At Iron Bow’s annual National Sales Conference, Tiffani Bova, Global Growth and Innovation Evangelist at Salesforce, and bestselling author of Growth IQ: Get Smarter About the Choices That Will Make or Break Your Business, shared how customer success and growth is based on more than products and solutions alone. It’s based on people, processes, and technologies, and, ultimately, experience and outcomes.
“I have the pleasure of working with some of the most innovative companies in the world as they look to transform the way they engage with customers, grow their business and create amazing customer experiences,” said Bova. “I look to the future for disruptive trends while at the same time scanning the near horizon for the real world impact. My current conversations center around two objectives: customer success and growth.”
Outcomes remain vital to any customer success initiative and organizational growth. Why? Because jobs remain similar overtime. What changes are the solutions people use to get those jobs done. Think of your favorite coffee place. While the coffee is the ultimate job, establishments can differ based on the experience they provide, the quality of coffee, ability to pre-order, and use of an app so you can see the closest location or track rewards points.
The Digital Imperative and Connecting with Customers
The digital imperative has hit its moment of truth. The reality is there is no aspect of our life that is not digital. And because of this reality, organizations must sell based on asking the ever important question: What is it that our customers want?
“Customers will remember the experience they have with a brand much longer than the price they paid,” said Bova. “Would you go back to a restaurant if the food was amazing but the service was terrible? Probably not.”
She emphasized that it’s not enough to simply engage with customers. You have to connect with them. According to Salesforce’s State of Connected Customer Report, 88% of customers feel the experience a company provides is as important as its product or services, which is up from 80% in 2020. Furthermore, 66% of customers expect companies to understand their unique needs and expectations.
Ultimately, the new currency of sales is knowing the customer on an individual level, what they want, and how to add value in a way that’s real-time, personalized, predictive, and optimized.
How can organizations start delivering such enhanced customer experiences? Bova shared four priorities:
- Understanding the buyer's journey
- Relying on technology to bridge the gap between various teams, such as sales and marketing
- Prioritizing metrics that align to customers
- Using data to transform the relationship
Understanding the digital imperative and acting upon it to better connect with customers is vital but cannot be achieved if organizations aren’t ready to embrace their own internal change and reimagine their sales processes.

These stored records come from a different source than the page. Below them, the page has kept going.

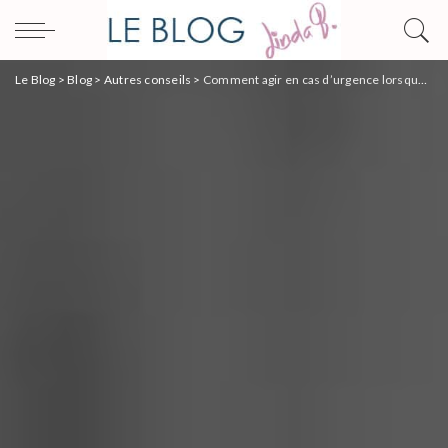
Le Blog
>
Blog
>
Autres conseils
>
Comment agir en cas d’urgence lorsque le cabinet de votre médecin est fermé ?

“Why is it that with over 9,000 marketing technology products we still make our customers go through a complex customer journey?” Bova asked. “Sellers report that 20% of stalled and lost deals are the result of internal complexity while 77% of buyers agree that purchasing has become very complex and difficult.”
The key to breaking this cycle and reimagining sales is to understand how to match the buyer process with the actual business. How? By embracing the new power couple of humans and technology. “Ultimately, it’s a triangle of sales, marketing, and technology that make the holy grail of customer success,” said Bova.
Technology cannot replace the human touch but what it can do is automate redundant tasks, freeing up sales teams to focus on strategizing and actually selling. In fact, Bova shared that high performing sales organizations are more likely to automate repetitive tasks:
- 51% are more likely to automate sales-data and customer notes logging
- 113% are more likely to automate lead/opportunity prioritization
- 132% are more likely to automate account action determination than under-performers
“At the end of the day, top performing organizations are moving to insight selling because insight sellers create value for their customers,” said Bova.
3 Tips to Prepare for the Future of Growth
Any company or organization must be willing to disrupt itself before responding to a surrounding disrupted market. Bova concluded with three tips to help companies prepare for the future of growth.
Align the entire team around the customer experience.
Customers might not know what they want but they know the job to be done. Just like the evolution of cars, the job to be done was always getting from point a to b. The job never changed, only the solution. Prioritize the job to be done rather than the latest technology or solution endpoint when working to understand the customer.
Optimize selling processes.
Automate redundant tasks like data entry and allow sales teams to focus on what they’re supposed to do: sell. Leverage digital first distributed selling. And always look to the future. “What is it that you’re doing now that will be relevant three, five, or even 10 years from now?” asked Bova. “Create a pop-up of innovation that is constantly failing and iterating. As things work, apply them to the relevant parts of the business.”
Supercharge growth with personal development.
"We have to get comfortable with being uncomfortable, even with new expectations from leaders," said Bova. Always try to approach things with a beginner's mind." She also shared five sales skills that every rep should master including: empathy, data fluency, customer research, virtual presence, and relationship building.